(GIVEN DATA begins)

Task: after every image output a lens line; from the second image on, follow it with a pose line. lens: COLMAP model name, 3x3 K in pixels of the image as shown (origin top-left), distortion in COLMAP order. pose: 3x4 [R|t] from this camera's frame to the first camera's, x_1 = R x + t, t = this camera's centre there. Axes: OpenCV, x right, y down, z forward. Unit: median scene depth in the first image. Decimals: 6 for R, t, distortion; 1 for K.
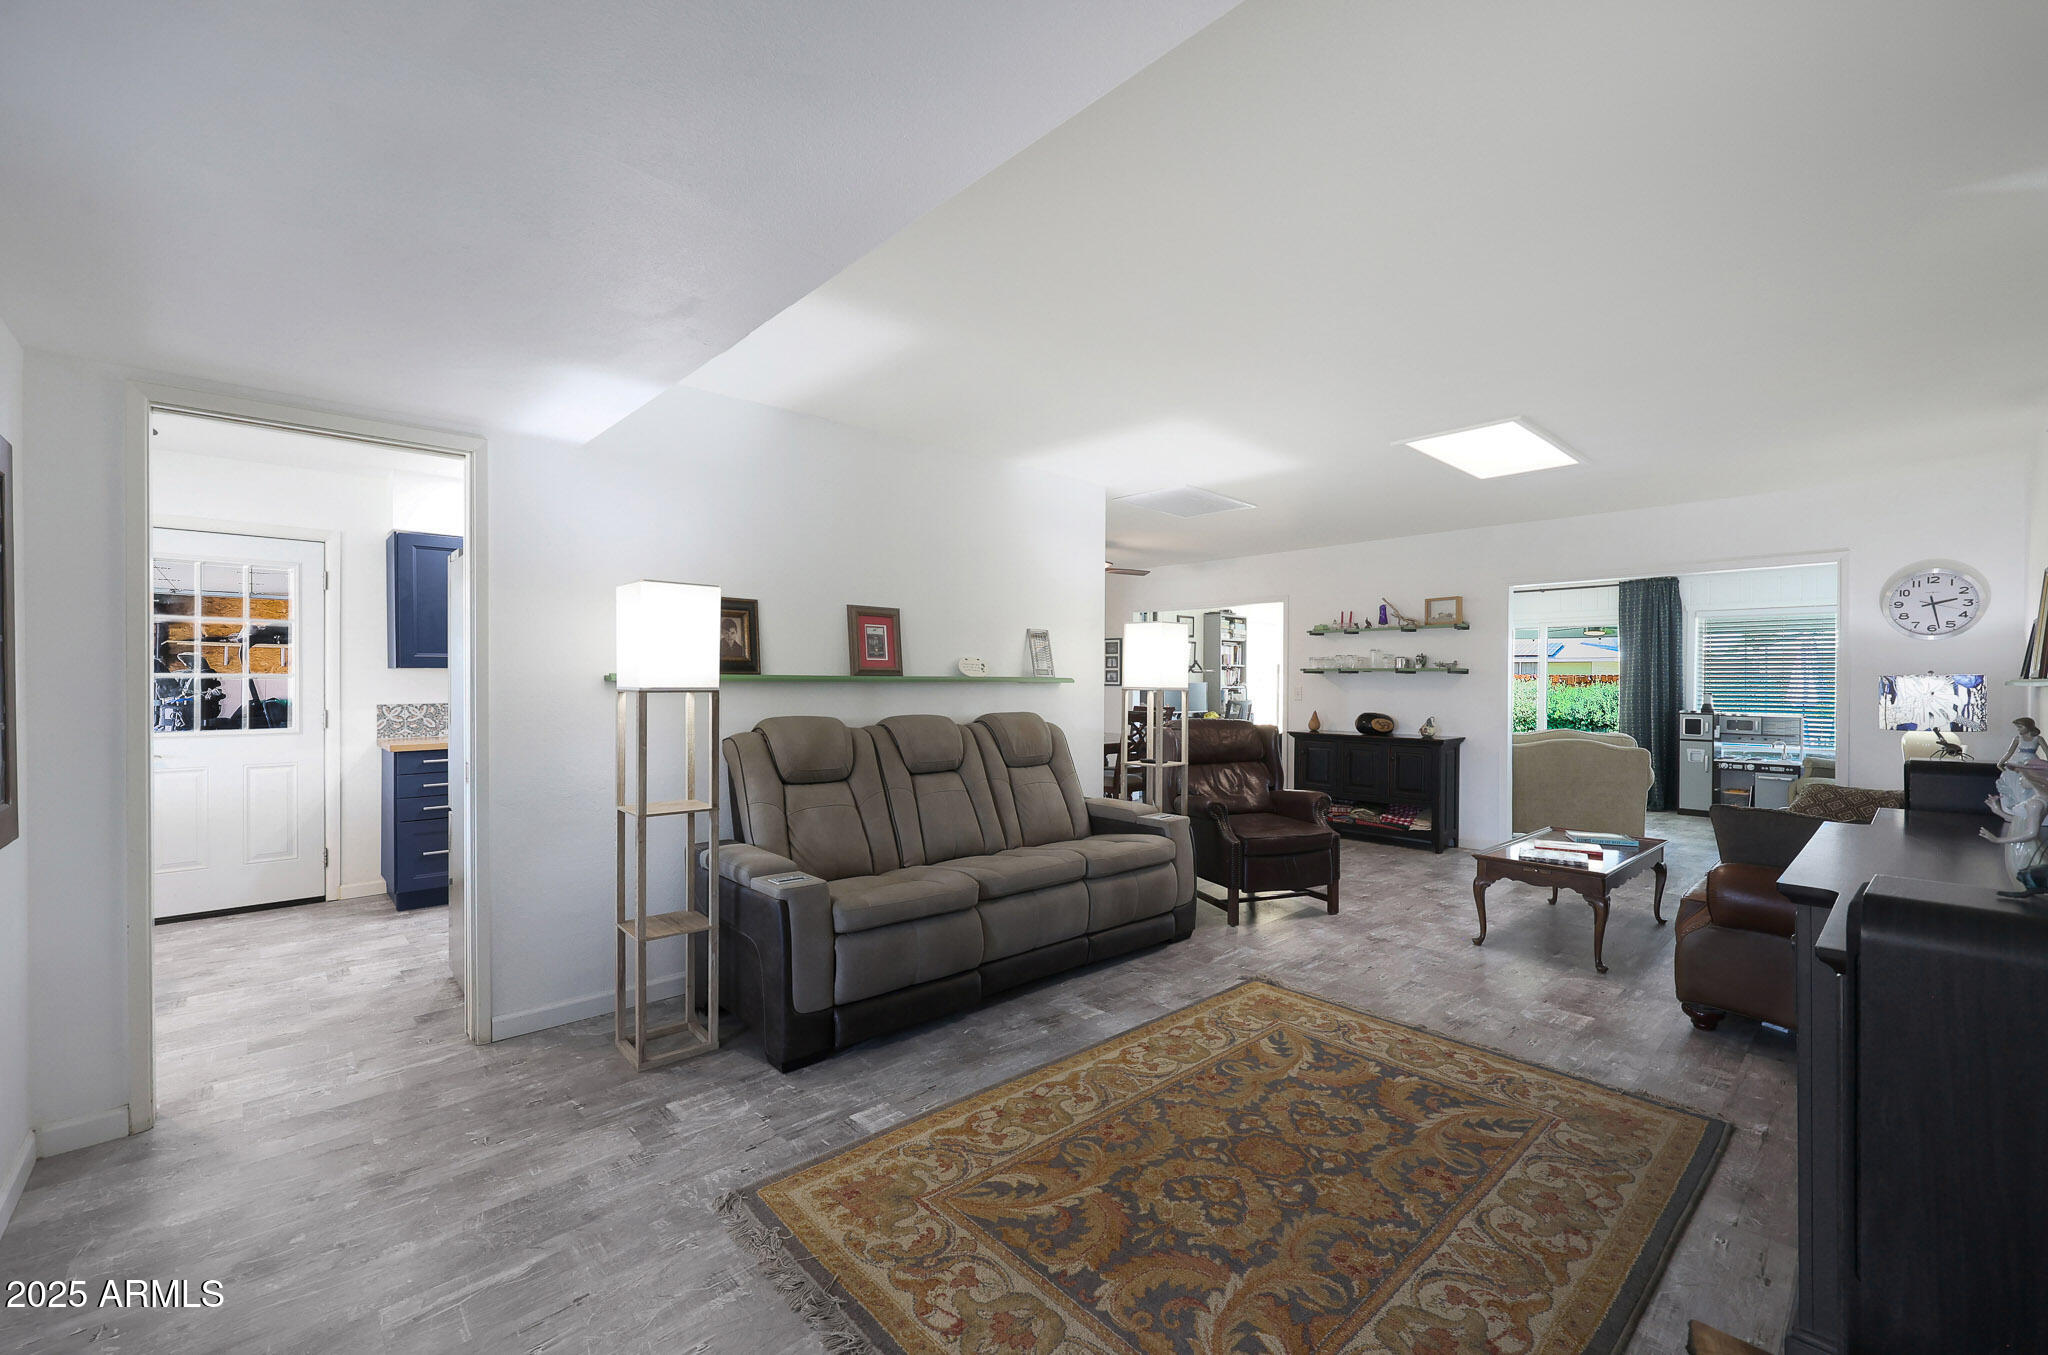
lens RADIAL K [[835.1, 0, 1027.3], [0, 835.1, 678.8], [0, 0, 1]] dist [0.001937, 0.000115]
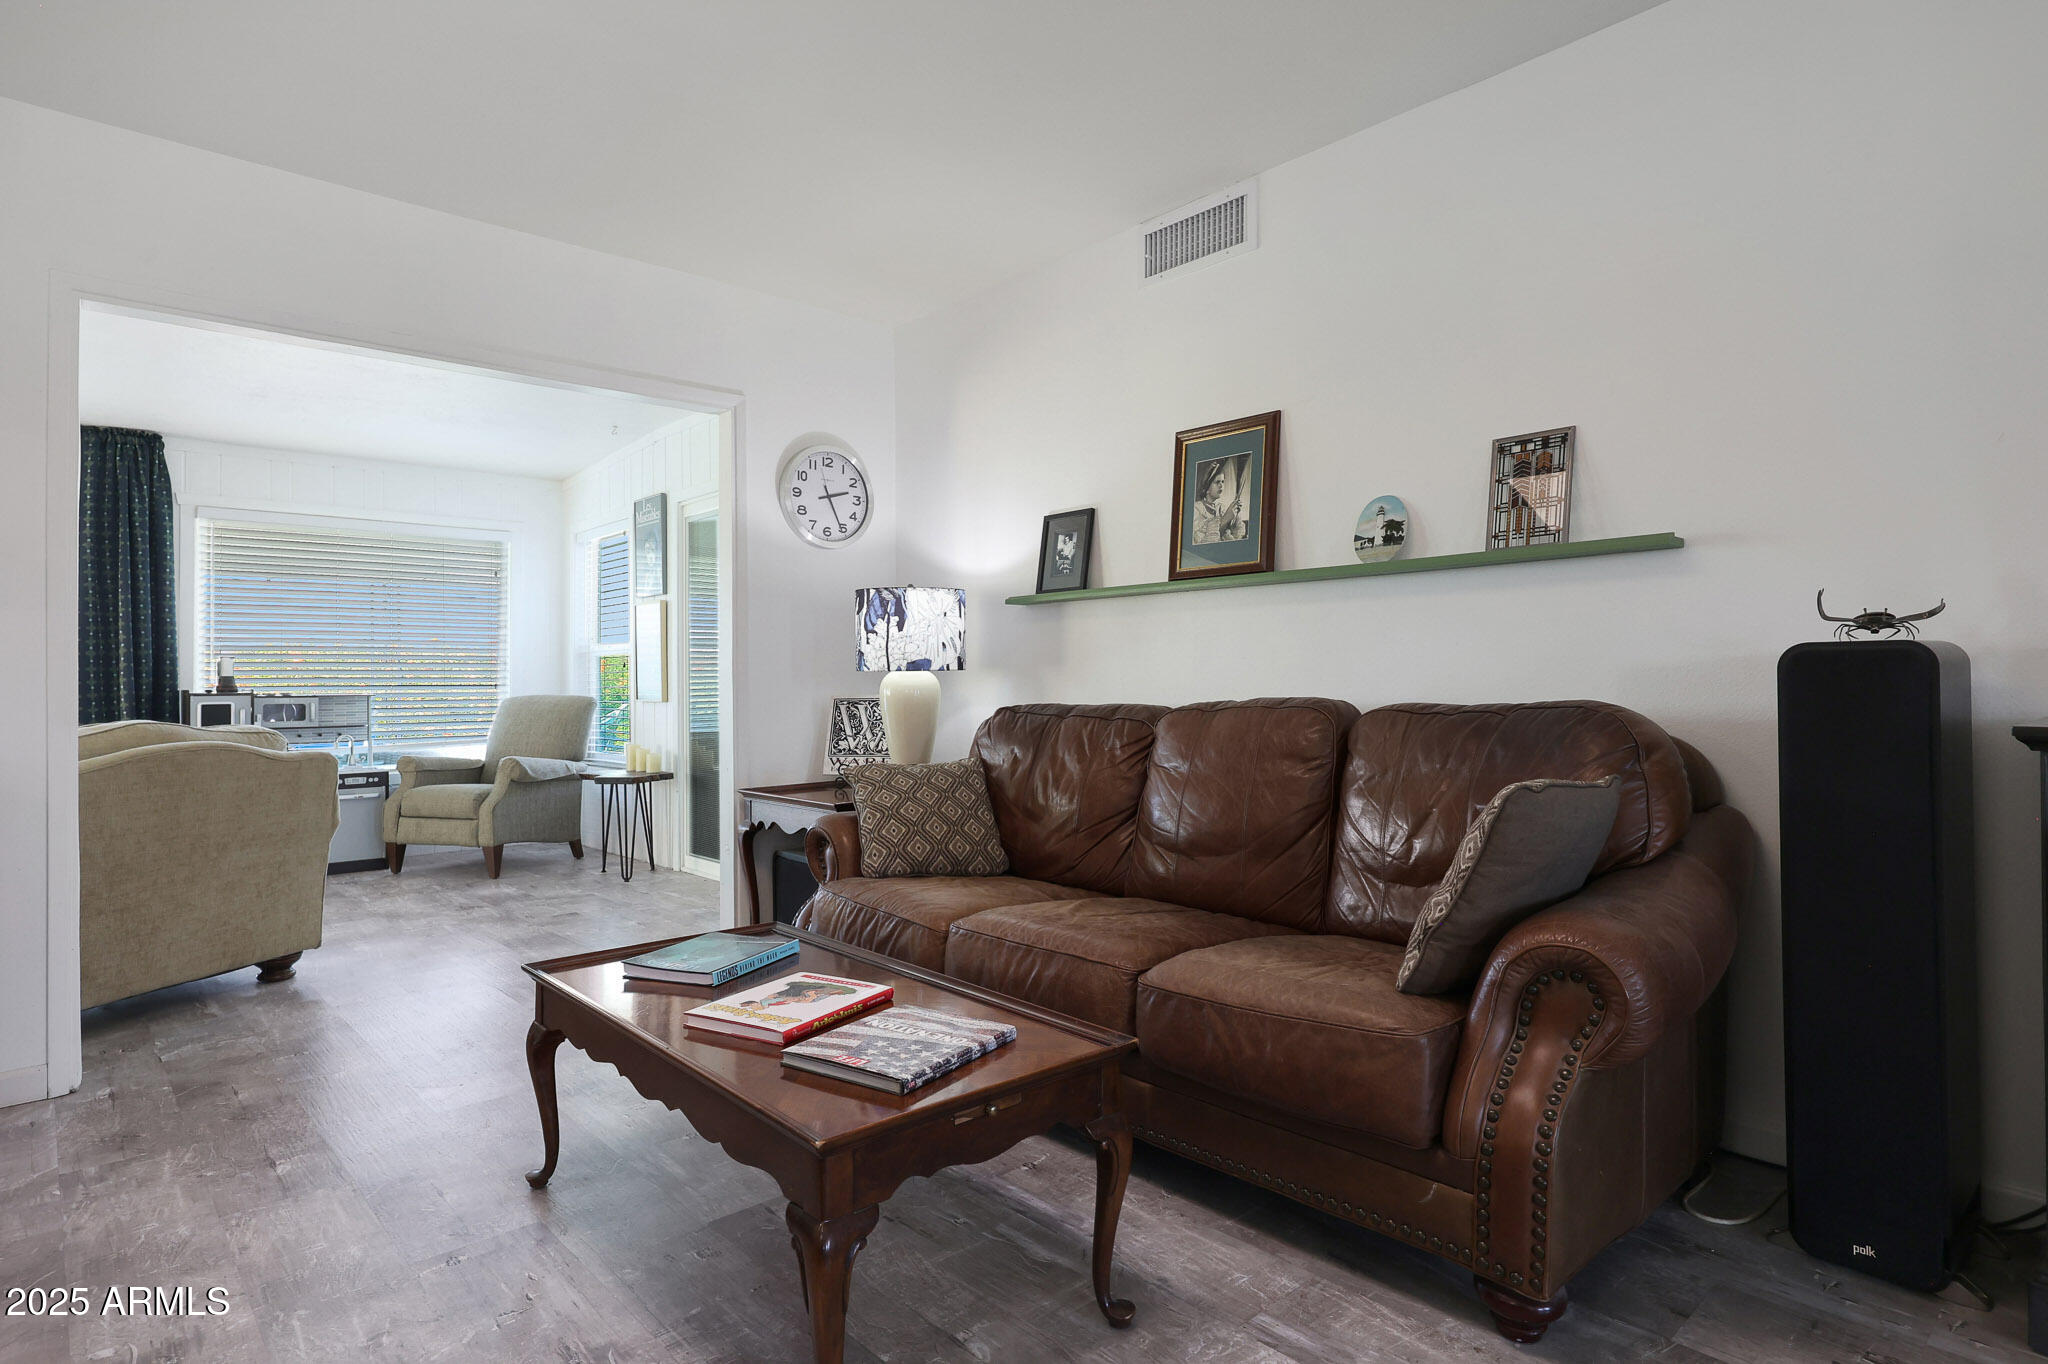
lens RADIAL K [[1113.3, 0, 1027.1], [0, 1113.3, 686.0], [0, 0, 1]] dist [0.003924, 0.000323]
pose [[0.003816, -0.006776, 0.999970, 0.159875], [0.009434, 0.999933, 0.006739, 0.062552], [-0.999948, 0.009408, 0.003879, 0.831257]]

(GIVEN DATA ends)

● WORK REQUEST: Please arrange all of the material above as a numbered list with one line per entry, leaving out blank lines and the pictures.

● TASK SOLUTION:
1. Task: after every image output a lens line; from the second image on, follow it with a pose line. lens: COLMAP model name, 3x3 K in pixels of the image as shown (origin top-left), distortion in COLMAP order. pose: 3x4 [R|t] from this camera's frame to the first camera's, x_1 = R x + t, t = this camera's centre there. Axes: OpenCV, x right, y down, z forward. Unit: median scene depth in the first image. Decimals: 6 for R, t, distortion; 1 for K.
2. lens RADIAL K [[835.1, 0, 1027.3], [0, 835.1, 678.8], [0, 0, 1]] dist [0.001937, 0.000115]
3. lens RADIAL K [[1113.3, 0, 1027.1], [0, 1113.3, 686.0], [0, 0, 1]] dist [0.003924, 0.000323]
4. pose [[0.003816, -0.006776, 0.999970, 0.159875], [0.009434, 0.999933, 0.006739, 0.062552], [-0.999948, 0.009408, 0.003879, 0.831257]]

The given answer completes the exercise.